About this task
Could you copy exactly the lines from the one containing "обходиться без очков в быту, используя их для" through the last line of the records below, and nothing else?

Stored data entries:
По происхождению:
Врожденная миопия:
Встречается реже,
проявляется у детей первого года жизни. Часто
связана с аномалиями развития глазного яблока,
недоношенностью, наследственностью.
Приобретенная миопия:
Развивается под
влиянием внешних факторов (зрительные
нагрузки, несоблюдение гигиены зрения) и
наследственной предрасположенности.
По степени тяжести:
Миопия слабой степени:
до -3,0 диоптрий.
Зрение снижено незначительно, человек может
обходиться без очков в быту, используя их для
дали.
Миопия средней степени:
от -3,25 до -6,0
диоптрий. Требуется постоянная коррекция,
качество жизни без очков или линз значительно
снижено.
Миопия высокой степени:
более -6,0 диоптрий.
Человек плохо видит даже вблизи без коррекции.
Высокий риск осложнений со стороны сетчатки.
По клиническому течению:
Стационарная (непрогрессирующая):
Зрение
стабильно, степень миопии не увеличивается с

Solution to the exercise
обходиться без очков в быту, используя их для
дали.
Миопия средней степени:
от -3,25 до -6,0
диоптрий. Требуется постоянная коррекция,
качество жизни без очков или линз значительно
снижено.
Миопия высокой степени:
более -6,0 диоптрий.
Человек плохо видит даже вблизи без коррекции.
Высокий риск осложнений со стороны сетчатки.
По клиническому течению:
Стационарная (непрогрессирующая):
Зрение
стабильно, степень миопии не увеличивается с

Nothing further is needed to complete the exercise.